Chainalysis reports that the Lazarus Group replicated the above steps with large portions of the Ronin Bridge hack. Chainalysis further supplies us with a chart to visualize the above:
However, the U.S. Treasury’s Office of Foreign Assets Control (OFAC) recently sanctioned Tornado Cash for its role in laundering over $455 million worth of cryptocurrency stolen from Axie Infinity. Since then, Lazarus Group has moved away from the popular Ethereum mixer, instead leveraging DeFi services to chain hop, or switch between several different kinds of cryptocurrencies in a single transaction. Bridges serve an important function to move digital assets between chains and most usage of these platforms is completely legitimate. Lazarus appears to be using bridges in an attempt to obscure source of funds. With Chainalysis tools these cross chain funds movements are easily traced.
[Id].
The Chainalysis blog ends with:
Cryptocurrency’s transparency is instrumental to investigating hacks like the one suffered by Axie Infinity. Investigators with the right tools can follow the money to understand and disrupt a cybercrime organization’s laundering activities [...] [T]hese seizures would not have been possible without collaboration across the public and private sectors. Much of the funds stolen from Axie Infinity remain unspent in cryptocurrency wallets under the hackers’ control. We look forward to continuing to work with the cryptocurrency ecosystem to prevent them and other illicit actors from cashing out their funds.
[Id].
"The director of investigations says that the rapid growth in money theft from DeFi protocols, especially cross-chain bridges, is one of the most alarming developments in cryptocurrency crime at the moment" [Jyothsna. U.S Authorities Recovered the Hacked Cryptocurrency?. (Accessed September 9, 2022)].

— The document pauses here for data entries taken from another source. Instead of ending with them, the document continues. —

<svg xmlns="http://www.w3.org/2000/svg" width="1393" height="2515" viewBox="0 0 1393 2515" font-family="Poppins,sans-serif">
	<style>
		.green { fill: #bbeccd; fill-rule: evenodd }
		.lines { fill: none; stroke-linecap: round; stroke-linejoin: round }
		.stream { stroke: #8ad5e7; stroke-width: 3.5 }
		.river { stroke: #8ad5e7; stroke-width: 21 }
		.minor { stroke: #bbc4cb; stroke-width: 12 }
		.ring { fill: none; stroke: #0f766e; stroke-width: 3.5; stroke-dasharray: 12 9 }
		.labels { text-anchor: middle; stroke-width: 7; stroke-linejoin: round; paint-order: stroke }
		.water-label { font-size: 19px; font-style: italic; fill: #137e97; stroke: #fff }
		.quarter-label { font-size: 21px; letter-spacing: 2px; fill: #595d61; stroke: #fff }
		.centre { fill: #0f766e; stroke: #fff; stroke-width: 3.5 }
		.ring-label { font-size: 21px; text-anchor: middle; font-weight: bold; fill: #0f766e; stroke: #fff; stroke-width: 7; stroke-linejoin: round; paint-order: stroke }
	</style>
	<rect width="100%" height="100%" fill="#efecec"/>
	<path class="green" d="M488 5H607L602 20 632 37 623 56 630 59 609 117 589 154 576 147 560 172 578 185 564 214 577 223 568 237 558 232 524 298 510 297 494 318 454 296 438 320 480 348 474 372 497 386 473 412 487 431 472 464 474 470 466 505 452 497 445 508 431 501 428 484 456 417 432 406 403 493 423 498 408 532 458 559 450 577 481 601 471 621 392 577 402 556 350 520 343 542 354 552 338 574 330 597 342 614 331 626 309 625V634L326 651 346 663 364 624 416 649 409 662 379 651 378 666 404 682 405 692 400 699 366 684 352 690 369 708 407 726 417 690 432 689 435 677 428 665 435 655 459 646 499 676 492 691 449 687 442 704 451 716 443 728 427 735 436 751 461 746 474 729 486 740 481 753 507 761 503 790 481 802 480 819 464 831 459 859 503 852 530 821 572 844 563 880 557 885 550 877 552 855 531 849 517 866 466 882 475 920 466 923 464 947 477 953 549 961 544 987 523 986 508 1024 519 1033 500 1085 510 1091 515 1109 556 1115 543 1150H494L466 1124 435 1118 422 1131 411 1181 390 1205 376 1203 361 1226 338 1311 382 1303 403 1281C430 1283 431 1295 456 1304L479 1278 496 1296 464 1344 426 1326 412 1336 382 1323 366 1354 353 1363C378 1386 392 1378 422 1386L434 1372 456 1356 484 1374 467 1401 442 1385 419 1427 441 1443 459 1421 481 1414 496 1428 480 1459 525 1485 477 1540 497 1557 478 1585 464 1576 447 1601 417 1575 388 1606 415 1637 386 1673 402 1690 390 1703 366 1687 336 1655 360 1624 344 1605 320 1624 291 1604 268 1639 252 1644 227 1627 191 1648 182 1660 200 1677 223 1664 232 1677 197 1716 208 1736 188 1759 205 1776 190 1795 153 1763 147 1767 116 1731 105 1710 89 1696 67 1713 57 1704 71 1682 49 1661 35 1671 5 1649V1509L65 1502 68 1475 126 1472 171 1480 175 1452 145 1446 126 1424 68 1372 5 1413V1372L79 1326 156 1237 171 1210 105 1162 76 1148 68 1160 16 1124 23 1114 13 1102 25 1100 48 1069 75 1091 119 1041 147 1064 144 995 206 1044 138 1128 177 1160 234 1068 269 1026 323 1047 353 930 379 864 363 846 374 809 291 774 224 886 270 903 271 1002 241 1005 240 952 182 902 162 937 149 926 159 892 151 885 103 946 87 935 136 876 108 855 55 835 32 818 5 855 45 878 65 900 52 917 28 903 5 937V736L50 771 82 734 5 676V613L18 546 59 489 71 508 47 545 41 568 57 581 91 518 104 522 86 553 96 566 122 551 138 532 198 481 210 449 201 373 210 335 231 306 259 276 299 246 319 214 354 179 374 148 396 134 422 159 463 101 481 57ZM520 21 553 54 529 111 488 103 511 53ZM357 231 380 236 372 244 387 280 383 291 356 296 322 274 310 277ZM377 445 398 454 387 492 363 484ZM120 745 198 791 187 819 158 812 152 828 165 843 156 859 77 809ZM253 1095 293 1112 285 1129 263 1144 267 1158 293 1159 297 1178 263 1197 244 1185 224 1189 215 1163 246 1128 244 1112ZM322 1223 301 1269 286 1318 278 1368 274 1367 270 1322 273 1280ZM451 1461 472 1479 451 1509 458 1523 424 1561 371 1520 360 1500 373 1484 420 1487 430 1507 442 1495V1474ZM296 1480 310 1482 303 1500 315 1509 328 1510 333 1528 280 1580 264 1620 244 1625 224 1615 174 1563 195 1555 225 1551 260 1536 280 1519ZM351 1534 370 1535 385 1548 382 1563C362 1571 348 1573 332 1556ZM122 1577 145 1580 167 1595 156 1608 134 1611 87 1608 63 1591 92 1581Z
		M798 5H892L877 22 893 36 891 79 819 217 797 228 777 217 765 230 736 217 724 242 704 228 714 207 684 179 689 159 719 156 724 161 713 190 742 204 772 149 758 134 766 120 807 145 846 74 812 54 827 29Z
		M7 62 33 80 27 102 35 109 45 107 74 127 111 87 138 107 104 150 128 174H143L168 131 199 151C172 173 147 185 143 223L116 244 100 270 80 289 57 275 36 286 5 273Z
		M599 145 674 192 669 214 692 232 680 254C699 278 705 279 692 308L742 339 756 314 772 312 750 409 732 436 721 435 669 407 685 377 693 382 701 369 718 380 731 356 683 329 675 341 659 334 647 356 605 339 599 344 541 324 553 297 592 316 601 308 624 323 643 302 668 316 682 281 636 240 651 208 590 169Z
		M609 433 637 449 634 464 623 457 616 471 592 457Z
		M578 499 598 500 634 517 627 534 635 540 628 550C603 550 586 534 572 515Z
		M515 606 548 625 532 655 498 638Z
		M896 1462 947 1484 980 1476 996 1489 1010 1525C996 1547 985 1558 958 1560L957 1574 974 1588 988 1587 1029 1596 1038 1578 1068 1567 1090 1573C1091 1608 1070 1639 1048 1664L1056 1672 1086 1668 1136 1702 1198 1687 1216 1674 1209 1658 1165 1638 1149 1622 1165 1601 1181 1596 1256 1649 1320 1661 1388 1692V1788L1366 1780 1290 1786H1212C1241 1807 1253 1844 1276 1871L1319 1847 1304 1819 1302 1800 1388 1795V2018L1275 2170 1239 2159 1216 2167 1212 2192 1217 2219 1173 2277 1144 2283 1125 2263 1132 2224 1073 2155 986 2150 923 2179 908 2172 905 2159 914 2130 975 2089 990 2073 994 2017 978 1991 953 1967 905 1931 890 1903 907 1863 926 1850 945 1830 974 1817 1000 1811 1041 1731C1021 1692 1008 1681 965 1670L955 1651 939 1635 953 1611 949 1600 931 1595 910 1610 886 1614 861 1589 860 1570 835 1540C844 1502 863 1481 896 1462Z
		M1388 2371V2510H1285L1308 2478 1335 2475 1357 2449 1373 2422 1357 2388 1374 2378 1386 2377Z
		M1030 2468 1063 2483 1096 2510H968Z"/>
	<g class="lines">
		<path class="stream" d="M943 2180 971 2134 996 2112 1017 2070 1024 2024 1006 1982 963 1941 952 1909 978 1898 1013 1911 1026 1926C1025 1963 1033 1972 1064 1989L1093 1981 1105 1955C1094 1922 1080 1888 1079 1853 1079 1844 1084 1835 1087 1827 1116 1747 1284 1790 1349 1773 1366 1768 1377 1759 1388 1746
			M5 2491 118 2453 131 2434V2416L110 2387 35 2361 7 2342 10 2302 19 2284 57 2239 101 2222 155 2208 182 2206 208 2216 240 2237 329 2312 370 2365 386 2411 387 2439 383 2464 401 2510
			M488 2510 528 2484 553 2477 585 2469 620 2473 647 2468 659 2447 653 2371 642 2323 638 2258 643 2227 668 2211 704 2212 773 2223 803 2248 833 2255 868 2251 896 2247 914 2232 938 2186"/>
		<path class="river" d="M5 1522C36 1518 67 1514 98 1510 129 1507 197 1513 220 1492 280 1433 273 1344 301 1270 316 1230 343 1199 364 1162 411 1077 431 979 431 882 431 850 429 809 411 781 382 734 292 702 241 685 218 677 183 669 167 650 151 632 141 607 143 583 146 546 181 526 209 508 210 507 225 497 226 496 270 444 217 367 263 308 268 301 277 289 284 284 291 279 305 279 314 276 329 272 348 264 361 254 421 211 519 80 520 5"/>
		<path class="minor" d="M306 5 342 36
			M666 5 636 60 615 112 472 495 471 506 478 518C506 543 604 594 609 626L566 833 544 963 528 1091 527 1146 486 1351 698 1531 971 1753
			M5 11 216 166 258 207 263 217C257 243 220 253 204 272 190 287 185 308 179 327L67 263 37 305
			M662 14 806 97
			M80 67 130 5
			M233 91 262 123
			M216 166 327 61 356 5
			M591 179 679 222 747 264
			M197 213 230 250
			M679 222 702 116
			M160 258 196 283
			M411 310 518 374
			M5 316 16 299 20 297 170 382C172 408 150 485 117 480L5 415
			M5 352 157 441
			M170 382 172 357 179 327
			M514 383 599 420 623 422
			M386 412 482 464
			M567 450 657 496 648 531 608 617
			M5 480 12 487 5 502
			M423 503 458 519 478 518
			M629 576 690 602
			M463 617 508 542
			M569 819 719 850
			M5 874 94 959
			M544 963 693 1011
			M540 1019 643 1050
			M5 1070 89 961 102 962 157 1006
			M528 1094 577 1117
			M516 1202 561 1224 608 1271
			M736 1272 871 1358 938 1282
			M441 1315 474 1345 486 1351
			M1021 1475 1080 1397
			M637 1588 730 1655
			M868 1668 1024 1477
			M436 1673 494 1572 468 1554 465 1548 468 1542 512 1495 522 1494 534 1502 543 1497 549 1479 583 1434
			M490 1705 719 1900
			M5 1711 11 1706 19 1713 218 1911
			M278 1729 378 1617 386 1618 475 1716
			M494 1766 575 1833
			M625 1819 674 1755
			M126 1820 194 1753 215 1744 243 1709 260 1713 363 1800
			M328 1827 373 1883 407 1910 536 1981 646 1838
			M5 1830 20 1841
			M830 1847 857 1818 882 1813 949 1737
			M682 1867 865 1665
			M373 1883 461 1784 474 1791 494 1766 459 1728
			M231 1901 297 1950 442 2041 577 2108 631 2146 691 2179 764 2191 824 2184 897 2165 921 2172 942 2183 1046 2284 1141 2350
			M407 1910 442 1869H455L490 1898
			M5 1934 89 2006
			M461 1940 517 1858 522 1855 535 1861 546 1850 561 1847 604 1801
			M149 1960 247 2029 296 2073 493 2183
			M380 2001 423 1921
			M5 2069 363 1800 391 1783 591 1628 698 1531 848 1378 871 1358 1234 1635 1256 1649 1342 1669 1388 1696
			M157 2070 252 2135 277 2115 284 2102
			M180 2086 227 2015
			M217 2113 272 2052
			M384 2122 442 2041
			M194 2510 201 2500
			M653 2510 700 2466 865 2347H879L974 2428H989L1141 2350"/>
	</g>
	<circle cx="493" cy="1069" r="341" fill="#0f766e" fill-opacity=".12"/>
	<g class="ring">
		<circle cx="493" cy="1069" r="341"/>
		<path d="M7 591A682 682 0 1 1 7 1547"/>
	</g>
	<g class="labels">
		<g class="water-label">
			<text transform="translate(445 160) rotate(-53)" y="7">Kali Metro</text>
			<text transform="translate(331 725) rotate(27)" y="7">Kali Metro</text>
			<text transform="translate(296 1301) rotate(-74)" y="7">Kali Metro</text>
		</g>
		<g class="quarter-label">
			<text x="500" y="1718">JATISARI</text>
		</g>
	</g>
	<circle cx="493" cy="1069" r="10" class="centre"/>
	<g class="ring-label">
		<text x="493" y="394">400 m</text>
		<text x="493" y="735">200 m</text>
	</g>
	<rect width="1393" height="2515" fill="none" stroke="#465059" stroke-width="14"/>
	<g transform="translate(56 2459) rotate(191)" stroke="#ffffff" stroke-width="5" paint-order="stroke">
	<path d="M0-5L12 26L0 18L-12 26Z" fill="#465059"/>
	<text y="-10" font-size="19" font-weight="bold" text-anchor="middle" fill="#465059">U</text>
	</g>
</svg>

"It is also estimated that North Korean criminal groups have so far taken off with $1 billion of cryptocurrency from DeFi protocols in 2022 alone. North Korea’s Lazarus Group has long resorted to illicit activities to gin up badly the needed cash. It gained popularity when it stole from Sony Pictures Entertainment and recently used Tornado Cash, which has been sanctioned by the US authorities" [Bahati, supra].